Algorithms for digital trading systems have long been something more than just a set of rules regarding the purchase and sale of stocks. They study everything in search of correlations, driven by the need to adapt to the environment, they are becoming faster and more difficult.
One can only come to understand some things when they stop working properly or break down. Worldwide trading algorithm races, usually invisible to non-professionals, attracted widespread attention on May 6, 2010. Then there was an “instant collapse” of the market, one of the sharpest collapses in the history of the American stock exchange. He was triggered by the algorithmic sale of 75,000 E-mini futures. The market recovered very soon, but a precedent is important: for the first time, high-frequency trading was associated with similar events. It lasted only a few minutes, but in order to understand the reason for what happened, the researchers took years.

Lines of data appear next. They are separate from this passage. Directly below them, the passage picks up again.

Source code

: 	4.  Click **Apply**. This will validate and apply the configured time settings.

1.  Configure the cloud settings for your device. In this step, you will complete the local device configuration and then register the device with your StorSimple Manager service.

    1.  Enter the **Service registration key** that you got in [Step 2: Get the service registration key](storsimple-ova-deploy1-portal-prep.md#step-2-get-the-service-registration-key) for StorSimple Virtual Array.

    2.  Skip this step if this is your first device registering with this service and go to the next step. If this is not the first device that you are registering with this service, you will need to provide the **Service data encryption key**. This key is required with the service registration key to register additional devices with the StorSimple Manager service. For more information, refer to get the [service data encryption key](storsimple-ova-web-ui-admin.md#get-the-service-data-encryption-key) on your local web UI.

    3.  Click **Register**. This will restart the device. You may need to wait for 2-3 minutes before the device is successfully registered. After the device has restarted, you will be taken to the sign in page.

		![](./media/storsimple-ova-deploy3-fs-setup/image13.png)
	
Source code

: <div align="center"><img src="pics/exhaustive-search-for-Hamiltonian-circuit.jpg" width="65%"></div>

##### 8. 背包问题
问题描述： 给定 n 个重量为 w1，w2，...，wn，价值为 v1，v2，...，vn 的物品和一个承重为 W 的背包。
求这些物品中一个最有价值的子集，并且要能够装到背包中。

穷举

I must say that far from any unusual market activity can be quickly noticed. Algorithm trading causes microscopic price fluctuations in the millisecond ranges; these fluctuations resemble staccato that a person cannot play. Thus, usually, at the time of their occurrence, unusual actions go unnoticed. Company Nanex specializes in the study of historical trade data. In the course of such studies, unusual patterns of interesting algorithmic trading sequences were identified and collected. They were posted on the website and given them the names: “Castle Wall”, “To the moon, Alice!”, “Sunshowers”, “Broken Highway”.
From an economic point of view, these graphs are still inexplicable. We cannot read them as an open book, but this does not mean that they are useless. They are like poems of the Dadaists, when the main thing is form, rhythm, color, and not content. The names of the graphs turn them into pictures. For example, “Castle Wall”, or “Fortress Wall”. In the mind of the one who sees the schedule and reads the name, a crazy round dance of strokes slowly turns into fortress walls. Of course, there are no walls here, they are a product of our imagination and the desire to understand them, correlating them with what we know.
Charts are probably allusions to how the world of algorithms looks. After all, algorithms - in essence, they are very similar to us. When driven by a thirst for success, they walk through the fog, night birds may seem like robbers and monsters. Fantasy sometimes plays evil jokes with those who have it. Just as we, algorithms establish their orders and make connections, create pictures and see what is not. If a person and algorithm would rest on the lawn and look at the sky, then both of them would see faces in the outlines of clouds. It seems to us that the collapse of the market in 2010 is not only a financial, but also a semiotic problem.
We look at the charts, but we do not understand them. “They are beautiful,” we think. With each movement of the line millions of dollars pass from hand to hand. The only thing that can be said with certainty is that the graphs reflect certain events. But where exactly and exactly how they occurred is a mystery.
Our book, inspired by the beauty of graphs, tries to enhance the effect that their contemplation causes. We have removed all unnecessary. There are no names of financial instruments, no timestamps and numerical values. Only abstract images remain. Color, shape, space.
We have collected, on several hundred pages, traces of algorithms left by them in time. We have a kind of catalog of rarities. Our task is not to identify or classify finds. The most important thing is to show the life of the algorithms.
Looking again at these images, we realized that now they are talking to us differently than before. There are no more graphs of mysterious functions or curves of the recorder. Instead, we see unknown landscapes, space travel, sunsets and sunrises. These are 75,000 futures.